Bajo estos siniestros auspicios, y próximo a terminar el periodo constitucional del mando, se convocó a elecciones para dar sucesor al viejo Nestor de Bolivia. Presentáronse como candidatos, el referido General Hilarión Daza, Ministro de la Guerra, y el doctor José María Santivañez, patricio respetable, del orden civil, y de méritos comprobados. Ardorosa fue la lucha; pero la concupiscencia del mando del candidato militar y sus errores de cálculo, en cuanto a la cifra posible de votos que llegaría a obtener, dieron   —85→   al traste con las elecciones, y produjeron los sucesos del 4 de mayo del 76, de igual naturaleza que los de 28 de diciembre del 64. Pacheco era miembro de la mesa receptora de Sucre, y el último día de votaciones estalló el motín militar, repercusión del de La Paz, en la puerta misma del Palacio Legislativo en que funcionaba la mesa. Pacheco fue el último en abandonarla, como una protesta viva del buen sentido nacional, que veía otra vez eclipsado el imperio de las instituciones, con la destitución y prisión del anciano magistrado que tanto se esforzara en arraigarlas. No ha mucho que el Presidente Pacheco ha querido honrar la memoria del que fundó el orden constitucional, provocando ante las cámaras la ley que ordena la traslación de los restos del venerando anciano, desde las playas extranjeras en que exhaló su último suspiro, víctima del voluntario ostracismo a que quiso condenarse.

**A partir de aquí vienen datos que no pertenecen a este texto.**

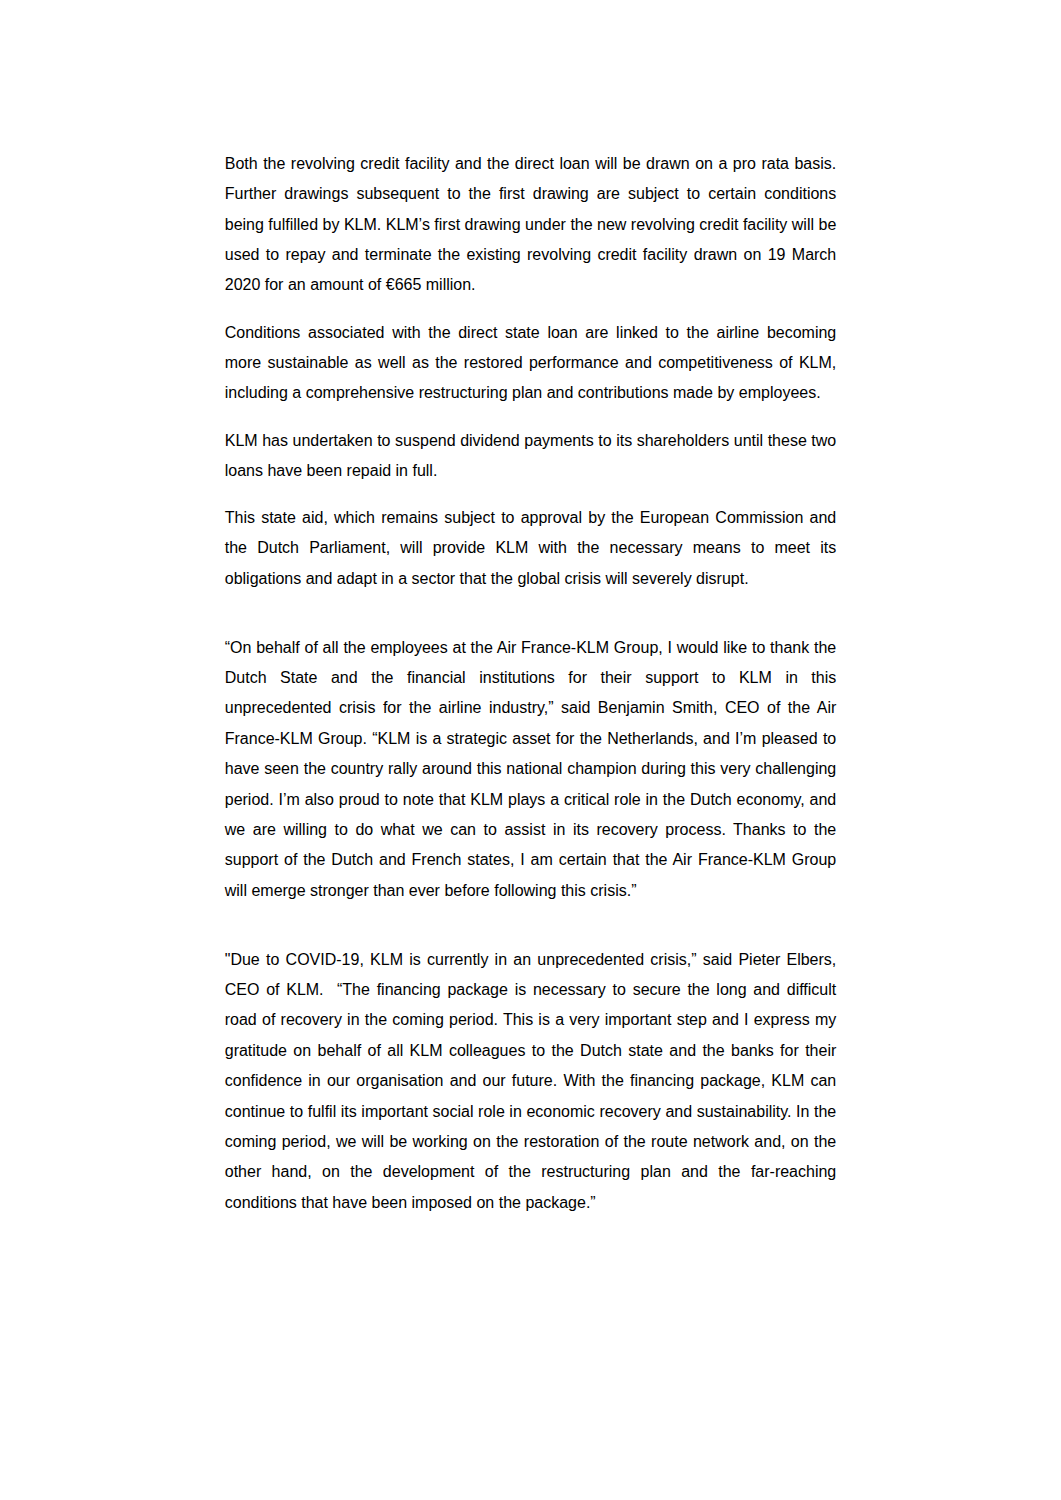Both the revolving credit facility and the direct loan will be drawn on a pro rata basis. Further drawings subsequent to the first drawing are subject to certain conditions being fulfilled by KLM. KLM’s first drawing under the new revolving credit facility will be used to repay and terminate the existing revolving credit facility drawn on 19 March 2020 for an amount of €665 million.
Conditions associated with the direct state loan are linked to the airline becoming more sustainable as well as the restored performance and competitiveness of KLM, including a comprehensive restructuring plan and contributions made by employees.
KLM has undertaken to suspend dividend payments to its shareholders until these two loans have been repaid in full.
This state aid, which remains subject to approval by the European Commission and the Dutch Parliament, will provide KLM with the necessary means to meet its obligations and adapt in a sector that the global crisis will severely disrupt.
“On behalf of all the employees at the Air France-KLM Group, I would like to thank the Dutch State and the financial institutions for their support to KLM in this unprecedented crisis for the airline industry,” said Benjamin Smith, CEO of the Air France-KLM Group. “KLM is a strategic asset for the Netherlands, and I’m pleased to have seen the country rally around this national champion during this very challenging period. I’m also proud to note that KLM plays a critical role in the Dutch economy, and we are willing to do what we can to assist in its recovery process. Thanks to the support of the Dutch and French states, I am certain that the Air France-KLM Group will emerge stronger than ever before following this crisis.”
"Due to COVID-19, KLM is currently in an unprecedented crisis,” said Pieter Elbers, CEO of KLM. “The financing package is necessary to secure the long and difficult road of recovery in the coming period. This is a very important step and I express my gratitude on behalf of all KLM colleagues to the Dutch state and the banks for their confidence in our organisation and our future. With the financing package, KLM can continue to fulfil its important social role in economic recovery and sustainability. In the coming period, we will be working on the restoration of the route network and, on the other hand, on the development of the restructuring plan and the far-reaching conditions that have been imposed on the package.”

Mientras van esos restos, y como un homenaje de respeto y gratitud, figura su retrato en la testera del salón de sesiones del Senado Nacional.

Un año esencialmente seco, la pérdida de las cosechas, el hambre que sobrevino y la peste que le subsiguió, marcaron el gobierno de Daza.

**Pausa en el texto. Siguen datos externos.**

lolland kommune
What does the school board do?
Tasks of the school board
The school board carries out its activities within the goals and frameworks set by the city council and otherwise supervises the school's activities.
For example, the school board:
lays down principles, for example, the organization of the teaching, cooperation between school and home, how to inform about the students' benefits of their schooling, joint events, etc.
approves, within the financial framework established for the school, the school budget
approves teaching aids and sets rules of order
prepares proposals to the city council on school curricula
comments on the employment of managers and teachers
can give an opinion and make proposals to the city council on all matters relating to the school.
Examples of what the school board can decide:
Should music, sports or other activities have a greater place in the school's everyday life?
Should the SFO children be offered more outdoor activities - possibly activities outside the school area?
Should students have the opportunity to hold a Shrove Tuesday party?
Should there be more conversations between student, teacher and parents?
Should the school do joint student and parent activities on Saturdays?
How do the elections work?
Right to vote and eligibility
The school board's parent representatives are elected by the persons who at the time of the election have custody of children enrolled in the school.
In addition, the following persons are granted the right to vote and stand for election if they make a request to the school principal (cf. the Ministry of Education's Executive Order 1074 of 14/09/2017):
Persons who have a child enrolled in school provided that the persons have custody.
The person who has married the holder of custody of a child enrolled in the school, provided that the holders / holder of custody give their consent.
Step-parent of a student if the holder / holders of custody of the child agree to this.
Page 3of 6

Durante estas calamidades públicas, el celo del patriarca de la caridad Pacheco, redobló, su afán para aliviar la escasez y conjurar la epidemia. Es notorio, el cómo contribuyó largamente a sostener por mucho tiempo la olla del pobre y cómo dio alimento a los que desfallecían   —86→   de hambre. Al Concejo Municipal de Sucre donó diez mil bolivianos, destinados a proveer las necesidades de la Capital con víveres negociados afuera. Así que, en este Municipio y en el inmediato de Yotala, el hambre no se dejó sentir con la intensa gravedad que en otros lugares, como la peste no fue tan mortífera, combatida, como lo fue, en los lazaretos que se establecieron para los centros poblados. A todo contribuía con sus recursos y su celo personal este diligente obrero del bien. Hizo, en fin, cuanto podía esperarse del hombre benéfico que puede y sabe socorrer la suerte desgraciada de sus hermanos, y que en esta lamentable época lo hizo con esas muchedumbres hambrientas y enfermas, que vagaban como espectros demandando un mendrugo de pan, con qué mitigar el hambre, y un lecho en que morir con menos sufrimientos. El año terrible «78» puso en mayor relieve las dotes altamente filantrópicas de Gregorio Pacheco, a quien se acostumbró el pueblo a mirar desde entonces con el amor y respeto que nunca le faltarán.